Blas Matamoro
De Shakespeare a la política contemporánea, ‘El intérprete’ explora cómo el mundo es un escenario… y nosotros, sus histriónicos protagonistas.
La obra de Richard Sennett, en alguna medida seguidora de la escuela sociológica de Chicago, ha permitido que la investigación llegue sin esfuerzos de jerga, al gusto del lector de literatura. Así la pesquisa social se mezcla y armoniza con la observación directa, la memoria y el recuento personal. Estos rasgos se reiteran en El intérprete. Arte, vida, política (traducción de Jesús Zulaika, Anagrama, Barcelona, 2025, 319 páginas). Consta de sucesivos capítulos concretos precedidos por una breve reflexión teórica. En efecto, todo gira en torno a dos ejes: la relación entre el arte y la vida, y la complementaria del rito y la actuación.

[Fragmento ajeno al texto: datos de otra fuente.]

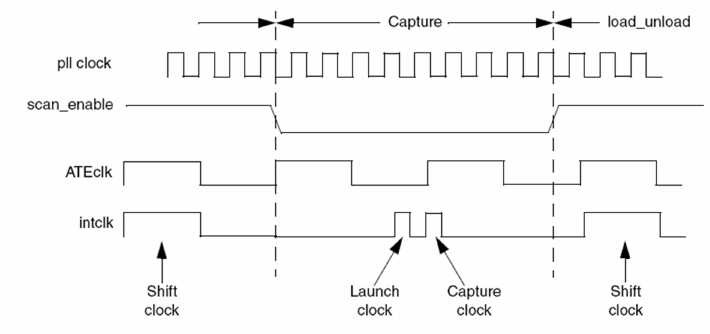
Figure 5. Timing waveform of on-chip clock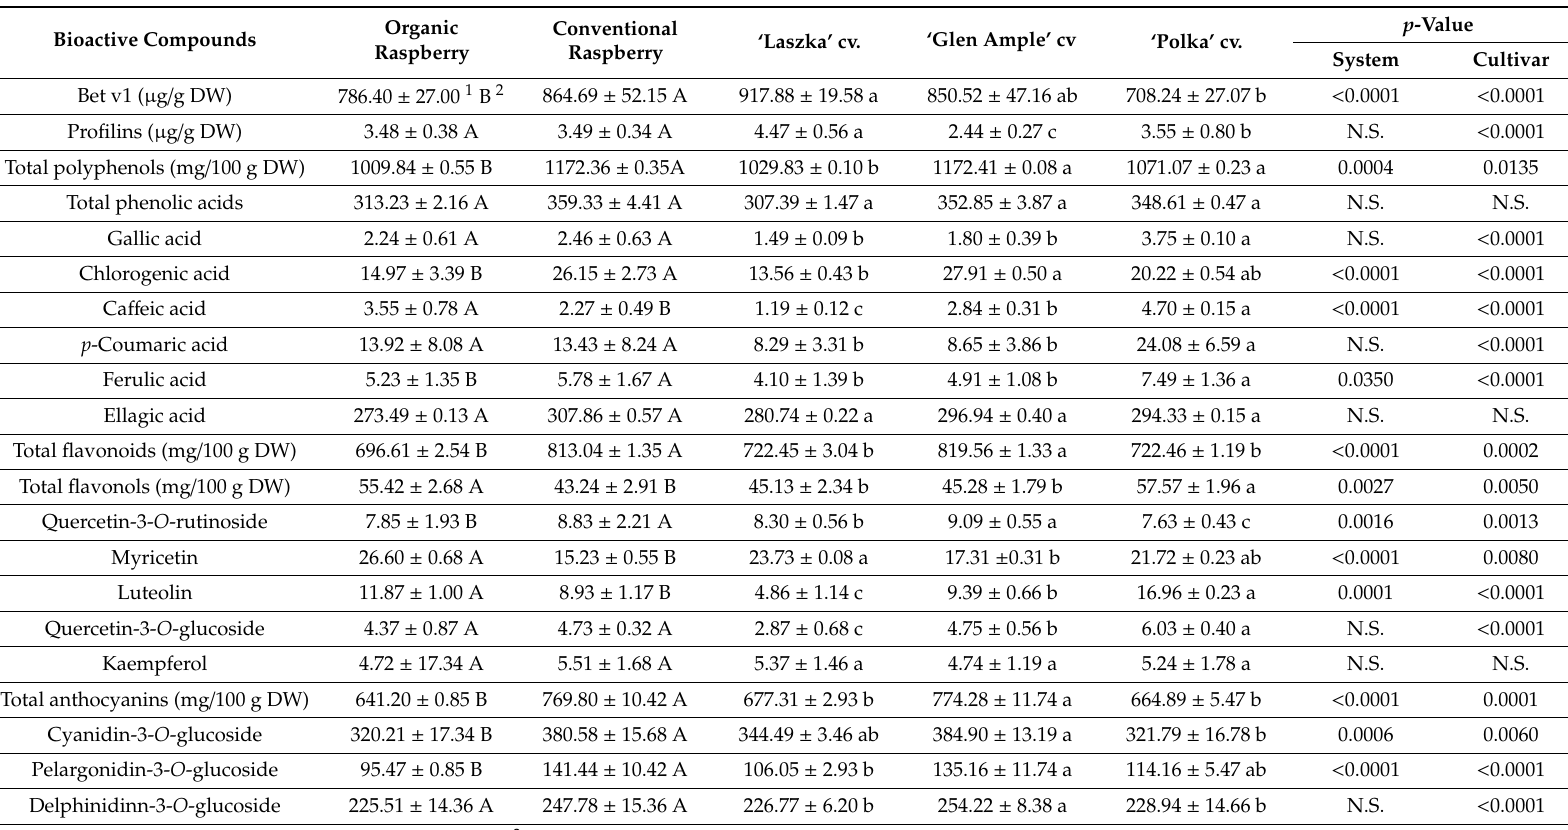
Table 2. The content of allergenic analogs and polyphenols in examined raspberry cultivars from organic and conventional farming system in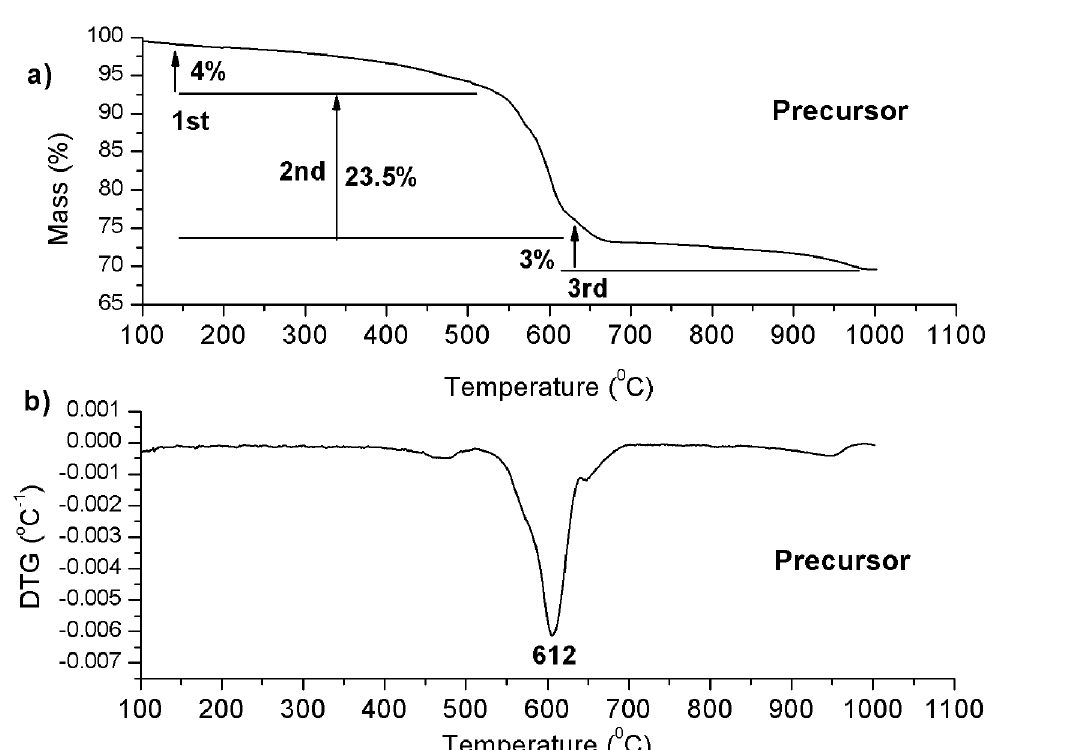
heat treated at different 3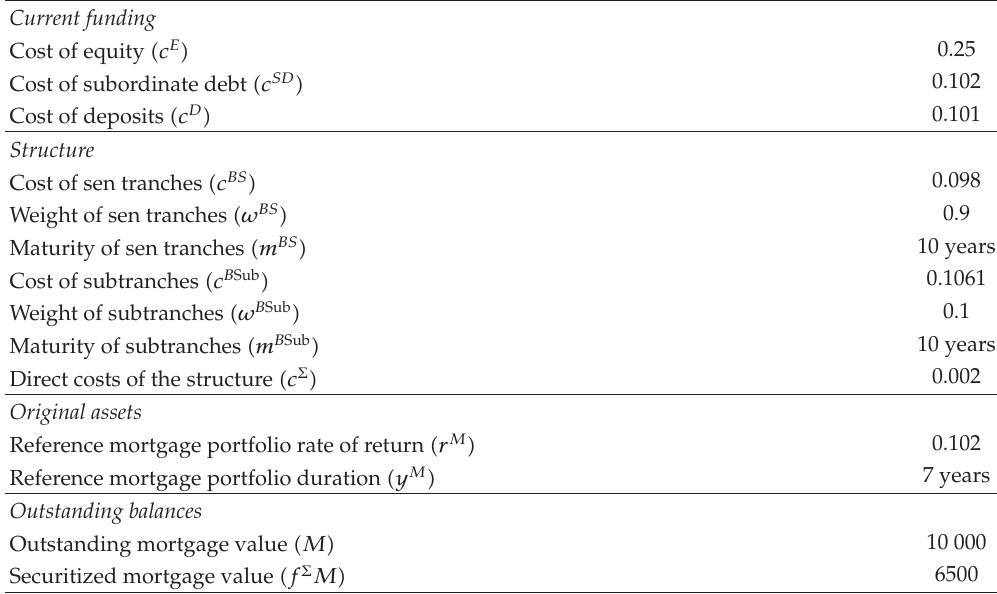
Table 4: Original mortgage portfolio.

Desde luego, el arte y la vida van juntos aunque el primero sea definible y la segunda no lo sea. Pero si consideramos que la vida es lo social cotidiano de la ciudad y el arte su representación en un espacio específico y privilegiado, tal vez se puedan establecer tanto zanjas como puentes. En las representaciones artísticas se da el otro par. Si bien un actor dice cada noche en el teatro el mismo texto – repetición: rito – cada función es única en tanto ocupa un lugar irrepetible en su tiempo vital: lo singular, la actuación.
Estos juegos categoriales habilitan a Sennett como narrador. Así nos vamos a los comienzos del teatro en las calles y en los anfiteatros al aire libre, cuando el público se combinaba con los actores. En nuestros días, el teatro de vanguardia ha vuelto a propiciar este encuentro, que evoca, además, a aquellas cortes del barroco en que los reyes de Francia se vestían con disfraces y afeites y pelucas para representar a Molière. De tal modo, siempre ha habido la tentación de extraer el teatro del local cerrado impuesto por el Renacimiento, para recuperar el patio del corral de comedias y el tablado callejero a cielo abierto. De nuevo, el encuentro del arte con la vida.
Hay más casos desplegados por el autor. Un elenco teatral formado por enfermos de sida en un hospital. Un cuerpo de baile en una iglesia de barrio. Músicos académicos improvisando modern jazz en las noches de un club subterráneo suburbano. Los efectos enumerados por las encuestas de filmes con violencia de guerra o pornografía. Las manifestaciones callejeras de carácter político y social convertidas en espectáculos. Y suma que sigue. No falta a la cita el presidente Trump, trasladado del show televisivo a la casa de gobierno.
Al pasar, Sennett se ve obligado a invocar el gran teatro del mundo. Lo hace citando a Shakespeare e ignorando a Calderón de la Barca, ambos hombres del teatro barroco. En cualquier caso, se trata del asunto vertebral: somos el público de una representación ritual y a la vez actuada pero también somos los actores de otra representación que tiene otro público y así sucesivamente en lo infinito del tiempo. En los escenarios se trata de representar, de re-presentar, de presentar de nuevo, de hacer nuevamente presente, la vida. Nada menos: la vida real a cargo de unos actores que también tienen una vida real como nosotros. Meditando tras caer el telón, nos preguntamos dónde está la realidad. Dejemos la respuesta para la próxima función.